Exercise directions:
Set down exactly, from the records below, the line with "pinky mcp: (94, 90)" through the line with "thumb tip: (172, 144)", and nothing else.

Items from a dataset
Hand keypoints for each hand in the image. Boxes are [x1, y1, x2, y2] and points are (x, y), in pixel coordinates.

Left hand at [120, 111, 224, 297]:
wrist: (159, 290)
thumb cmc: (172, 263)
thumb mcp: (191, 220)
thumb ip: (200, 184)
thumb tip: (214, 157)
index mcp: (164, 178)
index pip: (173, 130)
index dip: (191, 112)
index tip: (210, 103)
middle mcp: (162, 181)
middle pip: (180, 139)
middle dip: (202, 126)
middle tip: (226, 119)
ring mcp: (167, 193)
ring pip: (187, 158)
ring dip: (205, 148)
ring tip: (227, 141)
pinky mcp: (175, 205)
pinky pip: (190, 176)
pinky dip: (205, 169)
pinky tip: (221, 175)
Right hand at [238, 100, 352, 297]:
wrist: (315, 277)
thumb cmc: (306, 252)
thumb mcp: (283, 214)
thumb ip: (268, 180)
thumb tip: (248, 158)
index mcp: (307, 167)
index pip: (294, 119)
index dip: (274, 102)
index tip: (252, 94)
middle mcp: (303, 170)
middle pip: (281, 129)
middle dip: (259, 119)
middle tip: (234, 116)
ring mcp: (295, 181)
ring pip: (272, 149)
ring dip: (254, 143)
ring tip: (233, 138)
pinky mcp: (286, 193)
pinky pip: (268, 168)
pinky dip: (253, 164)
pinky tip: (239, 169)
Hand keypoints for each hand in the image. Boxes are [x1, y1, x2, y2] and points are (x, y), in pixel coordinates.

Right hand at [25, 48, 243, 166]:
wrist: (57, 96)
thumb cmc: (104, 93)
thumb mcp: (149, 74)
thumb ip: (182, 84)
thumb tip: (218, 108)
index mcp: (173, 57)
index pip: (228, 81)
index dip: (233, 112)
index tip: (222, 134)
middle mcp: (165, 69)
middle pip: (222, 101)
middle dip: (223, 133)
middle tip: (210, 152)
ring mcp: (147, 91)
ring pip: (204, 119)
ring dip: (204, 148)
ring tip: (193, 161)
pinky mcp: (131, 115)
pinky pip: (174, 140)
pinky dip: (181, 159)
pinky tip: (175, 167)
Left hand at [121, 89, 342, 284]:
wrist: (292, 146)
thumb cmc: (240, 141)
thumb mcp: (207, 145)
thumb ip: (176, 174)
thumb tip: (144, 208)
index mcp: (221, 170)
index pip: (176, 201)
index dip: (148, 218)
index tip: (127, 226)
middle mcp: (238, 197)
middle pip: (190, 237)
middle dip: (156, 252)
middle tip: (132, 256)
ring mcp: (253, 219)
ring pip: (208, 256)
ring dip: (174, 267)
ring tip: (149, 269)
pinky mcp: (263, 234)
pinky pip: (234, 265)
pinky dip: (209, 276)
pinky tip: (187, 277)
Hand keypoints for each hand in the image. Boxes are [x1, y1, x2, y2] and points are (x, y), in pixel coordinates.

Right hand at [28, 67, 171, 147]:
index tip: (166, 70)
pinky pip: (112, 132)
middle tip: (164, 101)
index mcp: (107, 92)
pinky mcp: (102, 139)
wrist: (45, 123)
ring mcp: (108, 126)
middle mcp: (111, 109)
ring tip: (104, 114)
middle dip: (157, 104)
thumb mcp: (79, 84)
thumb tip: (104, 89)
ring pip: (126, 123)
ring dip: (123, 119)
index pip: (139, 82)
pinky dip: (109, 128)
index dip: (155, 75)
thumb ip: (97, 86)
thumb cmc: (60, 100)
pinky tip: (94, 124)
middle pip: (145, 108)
...
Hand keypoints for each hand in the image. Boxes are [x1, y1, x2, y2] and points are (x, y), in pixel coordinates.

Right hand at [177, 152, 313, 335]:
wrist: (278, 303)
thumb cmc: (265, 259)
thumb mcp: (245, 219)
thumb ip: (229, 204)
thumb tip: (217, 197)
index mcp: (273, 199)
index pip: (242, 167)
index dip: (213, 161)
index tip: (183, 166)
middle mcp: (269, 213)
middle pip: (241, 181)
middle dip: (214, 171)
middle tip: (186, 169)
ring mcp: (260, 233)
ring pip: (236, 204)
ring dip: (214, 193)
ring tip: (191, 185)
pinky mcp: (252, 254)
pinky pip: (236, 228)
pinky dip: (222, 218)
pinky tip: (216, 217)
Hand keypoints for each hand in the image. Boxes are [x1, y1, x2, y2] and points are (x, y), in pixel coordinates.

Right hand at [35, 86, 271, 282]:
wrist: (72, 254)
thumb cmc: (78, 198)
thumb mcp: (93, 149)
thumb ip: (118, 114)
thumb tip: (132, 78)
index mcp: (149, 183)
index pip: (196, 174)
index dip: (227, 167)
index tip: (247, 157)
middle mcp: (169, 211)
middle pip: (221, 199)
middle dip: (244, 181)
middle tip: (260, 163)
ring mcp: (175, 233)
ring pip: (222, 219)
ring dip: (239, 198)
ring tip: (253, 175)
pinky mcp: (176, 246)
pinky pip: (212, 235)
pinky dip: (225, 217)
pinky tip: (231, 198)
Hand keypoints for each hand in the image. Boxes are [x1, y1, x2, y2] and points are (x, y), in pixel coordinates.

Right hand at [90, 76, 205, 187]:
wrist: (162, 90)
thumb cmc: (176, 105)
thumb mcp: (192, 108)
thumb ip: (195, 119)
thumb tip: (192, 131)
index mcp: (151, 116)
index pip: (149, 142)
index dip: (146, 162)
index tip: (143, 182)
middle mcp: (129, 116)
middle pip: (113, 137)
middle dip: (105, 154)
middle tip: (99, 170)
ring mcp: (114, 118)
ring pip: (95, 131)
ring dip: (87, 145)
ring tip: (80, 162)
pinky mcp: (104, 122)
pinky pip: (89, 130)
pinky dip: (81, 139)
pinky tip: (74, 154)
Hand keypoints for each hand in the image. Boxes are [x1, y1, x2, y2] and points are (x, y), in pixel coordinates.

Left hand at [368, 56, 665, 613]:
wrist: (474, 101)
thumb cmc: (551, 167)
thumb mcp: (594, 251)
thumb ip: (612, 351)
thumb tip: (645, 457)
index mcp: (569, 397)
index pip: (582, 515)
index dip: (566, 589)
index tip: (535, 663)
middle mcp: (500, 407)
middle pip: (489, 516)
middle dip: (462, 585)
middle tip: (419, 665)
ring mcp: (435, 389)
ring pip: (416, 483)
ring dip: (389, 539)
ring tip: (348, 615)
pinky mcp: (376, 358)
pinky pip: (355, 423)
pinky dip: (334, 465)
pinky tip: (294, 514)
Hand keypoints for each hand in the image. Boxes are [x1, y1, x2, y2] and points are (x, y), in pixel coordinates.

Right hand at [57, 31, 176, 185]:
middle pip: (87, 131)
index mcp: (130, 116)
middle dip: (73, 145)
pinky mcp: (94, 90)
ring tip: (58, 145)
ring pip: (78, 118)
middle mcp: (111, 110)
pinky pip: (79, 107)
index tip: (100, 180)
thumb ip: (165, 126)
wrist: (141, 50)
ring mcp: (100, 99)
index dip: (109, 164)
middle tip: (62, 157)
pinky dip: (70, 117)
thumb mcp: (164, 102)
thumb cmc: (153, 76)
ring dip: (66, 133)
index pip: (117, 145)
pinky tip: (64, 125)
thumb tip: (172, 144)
==
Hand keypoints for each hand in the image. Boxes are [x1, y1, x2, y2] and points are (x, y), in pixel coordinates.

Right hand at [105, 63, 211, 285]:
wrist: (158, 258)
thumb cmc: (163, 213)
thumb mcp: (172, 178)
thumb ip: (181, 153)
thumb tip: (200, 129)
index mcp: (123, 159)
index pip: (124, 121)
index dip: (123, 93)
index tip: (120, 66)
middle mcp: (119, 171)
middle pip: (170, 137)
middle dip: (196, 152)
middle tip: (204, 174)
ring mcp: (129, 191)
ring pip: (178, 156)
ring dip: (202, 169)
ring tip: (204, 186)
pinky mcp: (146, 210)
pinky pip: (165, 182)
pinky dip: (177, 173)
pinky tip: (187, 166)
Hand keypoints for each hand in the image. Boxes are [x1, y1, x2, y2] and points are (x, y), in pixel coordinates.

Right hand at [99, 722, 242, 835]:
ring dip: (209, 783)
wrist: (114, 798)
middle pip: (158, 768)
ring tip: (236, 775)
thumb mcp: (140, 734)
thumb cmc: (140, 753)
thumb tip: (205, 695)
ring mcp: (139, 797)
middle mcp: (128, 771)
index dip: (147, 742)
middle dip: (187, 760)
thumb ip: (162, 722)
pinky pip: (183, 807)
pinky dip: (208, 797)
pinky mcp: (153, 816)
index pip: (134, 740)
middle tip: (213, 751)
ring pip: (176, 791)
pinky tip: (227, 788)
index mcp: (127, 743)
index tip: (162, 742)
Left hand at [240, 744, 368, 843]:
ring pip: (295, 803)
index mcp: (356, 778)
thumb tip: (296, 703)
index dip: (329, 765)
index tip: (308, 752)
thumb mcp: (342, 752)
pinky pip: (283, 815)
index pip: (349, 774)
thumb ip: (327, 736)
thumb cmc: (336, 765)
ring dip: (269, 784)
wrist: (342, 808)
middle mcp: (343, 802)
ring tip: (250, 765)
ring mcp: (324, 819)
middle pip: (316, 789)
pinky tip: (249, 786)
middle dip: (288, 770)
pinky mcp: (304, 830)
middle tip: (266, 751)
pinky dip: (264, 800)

Answer to this exercise:
pinky mcp: (94, 90)
ring tip: (58, 145)
ring pip: (78, 118)
middle mcp: (111, 110)
pinky pip: (79, 107)
index tip: (100, 180)
thumb ip: (165, 126)
wrist: (141, 50)
ring mcp: (100, 99)
index dip: (109, 164)
middle tip: (62, 157)
pinky dip: (70, 117)
thumb mcp: (164, 102)
thumb cmc: (153, 76)
ring dip: (66, 133)
index pip: (117, 145)
pinky tip: (64, 125)
thumb tip: (172, 144)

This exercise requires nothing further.